Banda Aceh (Aentenews) – Gubernur Aceh Muzakir Manaf, sapaan akrab Mualem, menyatakan masih banyak sawah dan irigasi di daerah terdampak bencana hidrometeorologi belum bisa di pakai atau digunakan.
“Sudah enam bulan pasca bencana banjir dan tanah longsor, masih banyak kendala di pelosok pedalaman, berupa sawah dan irigasi belum berfungsi serta infrastruktur lainnya,” kata Mualem kepada Menteri Dalam Negeri (Mendagri) Muhammad Tito Karnavian.
Di Banda Aceh, Tito Karnavian mengikuti rapat koordinasi dan evaluasi capaian penanganan pemulihan pasca bencana di Aceh di Gedung Serbaguna Kantor Gubernur Aceh, Selasa (9/6).
Sektor pertanian dan infrastruktur dasar, Mualem menegaskan kembali bahwa masih banyak sawah yang belum bisa digunakan, begitupun dengan jaringan irigasi dan jembatan.

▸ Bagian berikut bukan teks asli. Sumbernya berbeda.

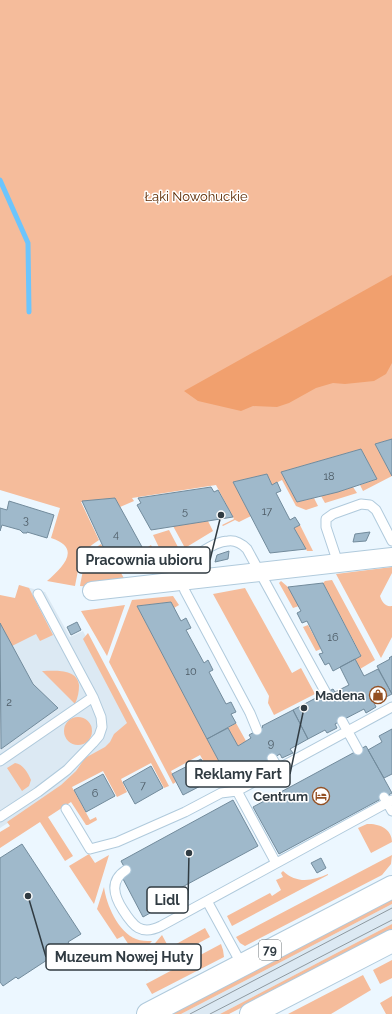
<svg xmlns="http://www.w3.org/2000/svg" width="392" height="1014" viewBox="0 0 392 1014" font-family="Raleway,sans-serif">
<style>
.built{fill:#dce9f3}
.green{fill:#f5bc9b}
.forest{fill:#f1a06e}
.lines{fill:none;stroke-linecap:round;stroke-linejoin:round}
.stream{stroke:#6cc5fd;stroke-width:5}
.building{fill:#9fb9cb;stroke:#728b9c}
.lane-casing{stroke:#b0cadc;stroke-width:11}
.street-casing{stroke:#b0cadc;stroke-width:20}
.primary-casing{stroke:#b0cadc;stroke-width:24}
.lane{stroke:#fff;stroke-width:9}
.street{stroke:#fff;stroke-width:18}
.primary{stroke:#fff;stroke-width:22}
.tram{stroke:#8e99a0;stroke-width:1}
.labels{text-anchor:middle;stroke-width:3;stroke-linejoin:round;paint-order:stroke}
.number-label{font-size:11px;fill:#4c5a64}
.shield{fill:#fff;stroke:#6e767b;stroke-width:1}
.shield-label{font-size:12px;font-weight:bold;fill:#303b42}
.park-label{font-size:13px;fill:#5b2901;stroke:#fff}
.poi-label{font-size:13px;font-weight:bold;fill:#303b42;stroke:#fff;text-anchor:end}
.leader{fill:none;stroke:#303b42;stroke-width:1.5}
.callout-dot{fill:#303b42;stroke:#fff;stroke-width:1.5}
.callout{fill:#fff;stroke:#303b42;stroke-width:1.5}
.callout-label{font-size:14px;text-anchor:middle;font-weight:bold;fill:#303b42}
</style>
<rect width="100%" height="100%" fill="#ecf7ff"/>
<path class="built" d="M19,585L45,592L70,637L83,631L130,722L116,740L57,791L0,828V609L16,598Z
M392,904V924L220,1014H181Z"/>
<path class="green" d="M0,0H392V439L375,444L392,476L363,491L360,485L377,479L361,449L281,472L297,502L314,498L318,506L306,510L296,506L282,480L272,485L267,474L233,482L251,516L239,522L235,520L223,526L222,525L234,519L216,485L132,498L134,501L120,507L115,498L81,502L99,540C78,553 80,564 75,586L47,581C62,568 83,548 51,538L60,508L0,490Z
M353,487L357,493L325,503L321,496Z
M208,521L213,531L185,548L173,526Z
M300,525L313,551H307L294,528Z
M169,530L179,549L164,558L153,535Z
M101,544L116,571H120L126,582L92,587L80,586C84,567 84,555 101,544Z
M151,545L158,559L160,567H153L143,550Z
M392,567V573L380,596C382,602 385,607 392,606V637L381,658L336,574Z
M332,580L375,660L360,669L355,659L361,655L323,583L325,581Z
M281,581L288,587L299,606L293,608L279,583Z
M19,585L29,588L53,635L40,641L36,634L12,646L0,623V595L15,598Z
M245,588L292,673L301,668L315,694L274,715L268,703L269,696L213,594Z
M173,596L179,605L174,608L171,602L137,606L222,767L217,770L223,780L216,783L200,755L171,771L176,782L173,784L109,662L132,600Z
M125,605L107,656L81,611Z
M308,625L321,649L316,651L303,627Z
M88,633L169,786L164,788L151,763L121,779L127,792L117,797L103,771L72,787L90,820L96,817L97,820L88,825H86L71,802L48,817L73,856L65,861L40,822L0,848V832L10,826L7,822L61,785L76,771L85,758L105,747L110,742L114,734L127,723L83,639Z
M42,671C54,671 77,668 79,685C79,692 78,697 75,704Z
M64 731a14 14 0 1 1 28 0a14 14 0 1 1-28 0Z
M236,723L246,741L238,746L228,728Z
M15,763C23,764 28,773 31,780L29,786L22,791L7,768Z
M367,824C379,823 392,829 392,842L371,853L358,828Z
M89,854L95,863L109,855L94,904L69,866Z
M392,855L391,864L382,875L245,946L240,943L236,937Z
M283,871C297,884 312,881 328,874V875L232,926L227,916L270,893L272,896L281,890L276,880L283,877L281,873Z
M104,887C106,904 118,932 136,939C141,941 146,941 152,941L140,954L148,970L146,971L123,936L117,939L97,909Z
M392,898V904L181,1014H170Z
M392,924V930L229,1014H220Z
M205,928L210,937L152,968L145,955L162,935L169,948Z
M221,944L223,950L224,957L152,994L146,984Z
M392,960V978L380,984L373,970Z
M363,975L371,990L331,1014H288Z
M392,996V1014H386L380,1003Z"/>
<path class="forest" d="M392,275V363L386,374L374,381L345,384L333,383L316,388L289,403L277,407L253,406L241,411L198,401L184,391Z"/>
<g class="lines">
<path class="stream" d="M0,180L28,243L29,312"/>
</g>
<path class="building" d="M392,439V476L375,444Z
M361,449L377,479L338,492L297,502L281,472Z
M267,474L272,485L277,482L281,491L276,493L290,520L295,517L300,525L294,528L306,549L270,553L233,482Z
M211,487L214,492L218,490L233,517L151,530L137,505L141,503L138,498Z
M115,498L125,516L153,567L120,571L110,553L107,555L82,501Z
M9,501L54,515L47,538L27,532V533H23L20,530L2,525L0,531V508L7,510Z
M370,532L366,541L353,542L355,534Z
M229,551L228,559L215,562L217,555Z
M323,583L361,656L333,671L329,663L325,665L319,654L323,653L307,621L302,623L297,613L301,611L288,587Z
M171,602L181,621L186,618L191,628L186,630L204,663L208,660L213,670L209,672L226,704L231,702L236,712L231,714L236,723L207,739L137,606Z
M77,622L81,630L71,635L67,627Z
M0,623L33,684L58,708L1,749Z
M392,656V694L377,666L390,659L389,658Z
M355,659L364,676L378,669L392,694L374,703L376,707L366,713L364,709L335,724L337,728L327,733L325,730L308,739L293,710L333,689L335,692L349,685L340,667Z
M293,710L308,739L290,749L293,753L282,758L280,754L251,770L253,774L243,779L241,775L237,777L230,763L222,767L207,739L228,728L238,746L251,738L249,735L263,727L262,726Z
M392,729V774L384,778L368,750L382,742L379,736Z
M366,746L392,793L279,854L253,807Z
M201,759L212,780L183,795L172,774Z
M151,766L163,788L135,804L123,782Z
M103,774L115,796L86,812L74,790Z
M233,800L258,846L173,892L177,898L143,917L122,877L128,874L121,861Z
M22,844L81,934L68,942L70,945L18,979L16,977L3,986L0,982V858Z
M321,858L326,868L317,873L311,863Z"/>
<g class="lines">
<g class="lane-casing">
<path id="lane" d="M338,563L326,527V519L333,514L361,504L370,505L376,510L392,541
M342,721L358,750
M257,730L250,713L185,591C183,585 180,580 181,573C184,561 215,541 228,541C235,540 242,544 247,549L326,693
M272,758L278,768
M0,761L93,697
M237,791L276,863
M384,797L392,811
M66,809L90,849L117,842L185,812L221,793L237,791L392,707
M0,817L38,792L67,770L93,743L99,736L102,727L101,717L93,697L38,594
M126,870C109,881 114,896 123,910C133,926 141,936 161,926L392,800
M207,901L242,965"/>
</g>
<g class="street-casing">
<path id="street" d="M92,591L392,557"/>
</g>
<g class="primary-casing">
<path id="primary" d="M148,1014L392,887
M251,1014L392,941"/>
</g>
<use href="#lane" class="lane"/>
<use href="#street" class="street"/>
<use href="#primary" class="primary"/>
<path class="tram" d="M190,1014L392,908
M210,1014L392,920"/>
</g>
<defs>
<g id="shop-ring" transform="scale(0.9)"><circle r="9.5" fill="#fff" stroke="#945023" stroke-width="1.5"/><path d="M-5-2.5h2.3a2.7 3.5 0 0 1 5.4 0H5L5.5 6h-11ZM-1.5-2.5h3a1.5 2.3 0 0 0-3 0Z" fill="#945023"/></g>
<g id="hotel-ring" transform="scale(0.9)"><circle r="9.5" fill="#fff" stroke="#945023" stroke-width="1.5"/><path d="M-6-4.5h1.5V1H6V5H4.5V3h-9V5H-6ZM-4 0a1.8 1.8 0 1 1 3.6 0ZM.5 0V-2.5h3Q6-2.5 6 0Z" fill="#945023"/></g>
</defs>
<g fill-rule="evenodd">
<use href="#shop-ring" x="378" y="695"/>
<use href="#hotel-ring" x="321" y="796"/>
</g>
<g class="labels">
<g class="number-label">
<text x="329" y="480">18</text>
<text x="185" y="515">5</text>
<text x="267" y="515">17</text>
<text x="26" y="524">3</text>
<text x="116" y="538">4</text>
<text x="333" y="641">16</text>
<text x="191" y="675">10</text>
<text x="9" y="706">2</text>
<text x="271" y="747">9</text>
<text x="143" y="789">7</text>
<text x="95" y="797">6</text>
</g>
<rect class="shield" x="259" y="940" width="22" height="20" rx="3"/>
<g class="shield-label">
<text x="270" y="954">79</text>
</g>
<g class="park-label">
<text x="196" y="201">Łąki Nowohuckie</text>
</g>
<g class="poi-label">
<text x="365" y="700">Madena</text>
<text x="308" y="801">Centrum</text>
</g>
</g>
<path class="leader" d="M221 515L210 560M304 708L290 774M189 853L188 900M28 896L46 957"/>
<g class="callout-dot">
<circle cx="221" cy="515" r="4"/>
<circle cx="304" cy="708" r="4"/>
<circle cx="189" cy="853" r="4"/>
<circle cx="28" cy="896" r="4"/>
</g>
<g class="callout">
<rect x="77" y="547" width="133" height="26" rx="4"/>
<rect x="186" y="761" width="104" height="26" rx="4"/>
<rect x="147" y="887" width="41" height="26" rx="4"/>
<rect x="46" y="944" width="155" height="26" rx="4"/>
</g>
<g class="callout-label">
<text x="144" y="565">Pracownia ubioru</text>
<text x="238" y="779">Reklamy Fart</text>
<text x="167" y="905">Lidl</text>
<text x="124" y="962">Muzeum Nowej Huty</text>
</g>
</svg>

“Yang paling urgen masalah sawah yang belum bisa dipakai, irigasi, dan jembatan jalan. Sungai juga perlu dibenahi agar tak terjadi luapan banjir saat hujan datang,” katanya.
Menurut Mualem kondisi sungai di Aceh juga menjadi persoalan paling mendesak karena berdampak langsung pada risiko banjir dan kehidupan masyarakat sekitar aliran sungai.
Pentingnya kerja sama antara pemerintah pusat dan daerah, menurutnya untuk mempercepat penanganan dampak bencana yang masih dirasakan masyarakat di berbagai wilayah.
“InsyaAllah kita kerja sama antara pusat dan Pemerintah Aceh, ini tugas kita agar penanganan sempurna, guna membangun yang sudah rusak dan hilang,” ujar pria yang pernah menjabat Panglima Gerakan Aceh Merdeka saat Aceh dilanda konflik bersenjata.
Wakil Gubernur Aceh, Fadhlullah juga menyoroti tingginya tekanan inflasi di Aceh yang berdasarkan data kementerian berada pada peringkat kedua tertinggi di Indonesia. Oleh sebab itu, ia berharap perhatian pusat guna menstabilkan kondisi perekonomian Aceh.
Wagub Fadhlullah juga memaparkan realisasi anggaran Transfer Keuangan Daerah (TKD) di Aceh hingga kini mencapai 45 persen. Harapannya agar semua bupati dan wali kota terus memacu realisasi anggaran tersebut.
“Realisasi anggaran tahun ini harus cepat, mengingat kita sedang berupaya agar perpanjangan dana otsus Aceh yang sedang diusulkan bisa terwujud tahun ini,” ujar Wagub.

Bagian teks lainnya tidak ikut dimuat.